With any luck come October, I will have had three books published in less than a year. This is something I haven't done since the beginning of the 1990s. It's fun after the fact, and friends make jokes about the "Banks Book of the Month Club."
I hear of other writers doing books really fast. Michael Crichton says he writers a book in six weeks, leaving New York to live in a Florida condo while writing. (The last two times I went to Florida, I think I wrote a total of 8 days out of five weeks. (Distractions, distractions ...) Jack Nimmersheim wrote one of his computer books in one week, back in the 1980s. Harry Turtledove is cranking out 500-page novels so quickly I can't count them.

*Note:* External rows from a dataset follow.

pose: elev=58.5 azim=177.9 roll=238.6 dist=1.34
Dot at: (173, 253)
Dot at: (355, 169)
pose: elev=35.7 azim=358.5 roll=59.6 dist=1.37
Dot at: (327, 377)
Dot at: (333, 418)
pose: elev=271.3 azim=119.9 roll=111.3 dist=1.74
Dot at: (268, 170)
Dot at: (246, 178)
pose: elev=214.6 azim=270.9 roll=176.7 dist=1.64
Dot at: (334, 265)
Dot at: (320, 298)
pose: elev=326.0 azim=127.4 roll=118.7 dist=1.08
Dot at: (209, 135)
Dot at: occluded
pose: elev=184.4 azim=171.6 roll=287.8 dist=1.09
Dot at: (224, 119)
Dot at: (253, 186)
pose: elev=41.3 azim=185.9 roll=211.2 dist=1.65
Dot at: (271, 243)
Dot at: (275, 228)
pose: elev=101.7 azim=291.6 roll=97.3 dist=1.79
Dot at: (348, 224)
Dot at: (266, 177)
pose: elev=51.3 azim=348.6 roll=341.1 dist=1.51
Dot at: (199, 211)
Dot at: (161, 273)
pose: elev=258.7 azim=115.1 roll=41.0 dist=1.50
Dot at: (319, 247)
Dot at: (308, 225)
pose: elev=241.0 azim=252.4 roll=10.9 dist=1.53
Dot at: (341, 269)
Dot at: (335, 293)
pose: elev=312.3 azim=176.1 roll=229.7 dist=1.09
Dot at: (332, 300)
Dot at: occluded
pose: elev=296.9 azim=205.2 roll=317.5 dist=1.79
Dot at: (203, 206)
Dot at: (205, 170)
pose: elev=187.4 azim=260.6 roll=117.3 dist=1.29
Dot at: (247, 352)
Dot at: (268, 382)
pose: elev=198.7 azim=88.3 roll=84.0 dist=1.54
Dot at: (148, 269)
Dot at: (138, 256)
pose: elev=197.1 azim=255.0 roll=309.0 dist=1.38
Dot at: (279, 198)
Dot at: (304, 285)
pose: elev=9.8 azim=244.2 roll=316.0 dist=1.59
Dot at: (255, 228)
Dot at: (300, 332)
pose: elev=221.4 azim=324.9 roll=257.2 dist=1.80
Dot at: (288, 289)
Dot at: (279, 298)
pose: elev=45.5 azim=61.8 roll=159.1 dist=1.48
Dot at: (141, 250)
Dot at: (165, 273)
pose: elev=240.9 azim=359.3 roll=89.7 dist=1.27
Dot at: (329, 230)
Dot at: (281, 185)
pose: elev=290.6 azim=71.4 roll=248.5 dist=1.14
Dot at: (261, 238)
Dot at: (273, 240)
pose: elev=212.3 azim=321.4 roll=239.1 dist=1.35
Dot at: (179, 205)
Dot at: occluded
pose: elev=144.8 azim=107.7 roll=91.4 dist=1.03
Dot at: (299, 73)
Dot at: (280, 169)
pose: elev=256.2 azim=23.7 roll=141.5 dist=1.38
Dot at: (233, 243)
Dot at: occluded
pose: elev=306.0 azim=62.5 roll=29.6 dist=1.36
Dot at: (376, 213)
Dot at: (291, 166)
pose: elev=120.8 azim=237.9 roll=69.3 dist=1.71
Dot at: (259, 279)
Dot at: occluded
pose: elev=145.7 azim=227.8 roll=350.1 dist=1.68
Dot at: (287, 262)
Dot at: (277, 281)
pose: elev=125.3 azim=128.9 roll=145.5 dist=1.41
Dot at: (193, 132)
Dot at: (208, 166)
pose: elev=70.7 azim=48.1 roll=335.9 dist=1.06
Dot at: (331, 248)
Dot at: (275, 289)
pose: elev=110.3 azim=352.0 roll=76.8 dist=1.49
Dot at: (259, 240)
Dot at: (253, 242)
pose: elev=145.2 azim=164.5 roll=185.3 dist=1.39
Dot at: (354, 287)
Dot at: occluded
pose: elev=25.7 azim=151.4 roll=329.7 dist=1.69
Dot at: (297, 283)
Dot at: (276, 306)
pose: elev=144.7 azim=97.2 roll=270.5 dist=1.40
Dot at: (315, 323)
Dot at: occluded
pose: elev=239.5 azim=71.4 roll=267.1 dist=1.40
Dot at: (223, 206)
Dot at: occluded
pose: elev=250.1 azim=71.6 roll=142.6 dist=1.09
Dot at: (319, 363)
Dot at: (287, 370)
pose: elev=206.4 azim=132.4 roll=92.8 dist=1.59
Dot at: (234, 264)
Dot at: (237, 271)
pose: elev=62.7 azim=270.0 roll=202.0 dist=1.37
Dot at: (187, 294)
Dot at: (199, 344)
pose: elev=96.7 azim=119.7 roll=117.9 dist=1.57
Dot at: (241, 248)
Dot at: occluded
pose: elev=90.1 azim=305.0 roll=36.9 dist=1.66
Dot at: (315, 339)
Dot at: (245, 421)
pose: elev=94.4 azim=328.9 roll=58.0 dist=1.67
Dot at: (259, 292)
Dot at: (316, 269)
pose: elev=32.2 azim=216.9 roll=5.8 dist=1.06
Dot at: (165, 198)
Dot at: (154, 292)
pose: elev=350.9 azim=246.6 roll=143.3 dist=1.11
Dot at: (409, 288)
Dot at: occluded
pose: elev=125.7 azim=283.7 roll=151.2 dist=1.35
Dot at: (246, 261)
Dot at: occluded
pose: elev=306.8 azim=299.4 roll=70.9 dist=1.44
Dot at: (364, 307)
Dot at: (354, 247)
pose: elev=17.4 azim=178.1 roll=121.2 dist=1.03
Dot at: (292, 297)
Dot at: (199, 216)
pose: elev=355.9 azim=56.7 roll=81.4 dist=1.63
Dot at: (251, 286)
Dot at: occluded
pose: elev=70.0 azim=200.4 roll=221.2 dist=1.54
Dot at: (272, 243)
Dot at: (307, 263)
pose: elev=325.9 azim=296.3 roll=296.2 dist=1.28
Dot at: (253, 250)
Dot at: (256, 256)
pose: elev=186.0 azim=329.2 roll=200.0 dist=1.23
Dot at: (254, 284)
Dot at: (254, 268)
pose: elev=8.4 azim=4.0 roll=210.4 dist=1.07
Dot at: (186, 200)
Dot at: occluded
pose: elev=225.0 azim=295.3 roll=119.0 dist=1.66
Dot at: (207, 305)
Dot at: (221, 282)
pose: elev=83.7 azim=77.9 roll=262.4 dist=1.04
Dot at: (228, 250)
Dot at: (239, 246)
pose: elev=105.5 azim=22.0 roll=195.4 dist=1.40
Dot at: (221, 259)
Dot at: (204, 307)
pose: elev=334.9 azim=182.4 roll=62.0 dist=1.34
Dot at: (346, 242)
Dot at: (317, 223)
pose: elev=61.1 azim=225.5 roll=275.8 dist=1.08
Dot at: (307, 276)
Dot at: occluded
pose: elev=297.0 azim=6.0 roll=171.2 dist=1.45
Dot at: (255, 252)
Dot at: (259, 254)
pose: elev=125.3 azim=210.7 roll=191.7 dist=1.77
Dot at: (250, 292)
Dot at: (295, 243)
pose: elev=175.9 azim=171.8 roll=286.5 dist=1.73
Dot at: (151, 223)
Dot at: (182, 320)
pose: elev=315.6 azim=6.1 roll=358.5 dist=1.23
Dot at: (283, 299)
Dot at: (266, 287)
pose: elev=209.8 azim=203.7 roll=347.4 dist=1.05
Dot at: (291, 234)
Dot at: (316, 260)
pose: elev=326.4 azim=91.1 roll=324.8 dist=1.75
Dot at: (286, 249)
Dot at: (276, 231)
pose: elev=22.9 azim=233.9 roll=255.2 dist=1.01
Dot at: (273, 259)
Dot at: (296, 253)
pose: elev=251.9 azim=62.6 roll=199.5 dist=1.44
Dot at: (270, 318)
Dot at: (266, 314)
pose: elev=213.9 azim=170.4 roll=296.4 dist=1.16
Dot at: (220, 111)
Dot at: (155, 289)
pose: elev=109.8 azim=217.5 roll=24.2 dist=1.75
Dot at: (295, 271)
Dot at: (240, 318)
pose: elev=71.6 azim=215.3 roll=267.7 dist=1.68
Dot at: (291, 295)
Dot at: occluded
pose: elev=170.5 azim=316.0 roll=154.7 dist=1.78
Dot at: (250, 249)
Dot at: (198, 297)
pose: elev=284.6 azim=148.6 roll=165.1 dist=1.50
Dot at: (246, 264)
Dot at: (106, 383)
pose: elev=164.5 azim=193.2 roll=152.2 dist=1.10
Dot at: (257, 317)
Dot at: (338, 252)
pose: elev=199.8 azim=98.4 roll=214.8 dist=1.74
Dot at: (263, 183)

I have written a few books in 12 or 14 weeks, so I suppose I shouldn't be impressed. Those were computer books, which often come with a lot of pressure because someone's changing the product while you're writing, and you have to go back and rewrite, and the publisher wants to know if you can get the book in a little early. At the other end of that, Dean Lambe and I drifted along for 11 months writing the science fiction novel The Odyesses Solution, which proves my contention that collaborations take longer than solo work. And it took me 20 months to write my first book. The editor and I agreed that it took that long because the person I had been when I started it couldn't have written the book--something like that.
Anyway never again (which is probably what I said last time). What am I writing next? Well, I have this novel I've been writing off and on for several years ... but there's a new novel bugging me ... and I have an offer for a biography. But it comes such a tiny advance that I can't afford to write it this year. So, I'll have to come up with something new.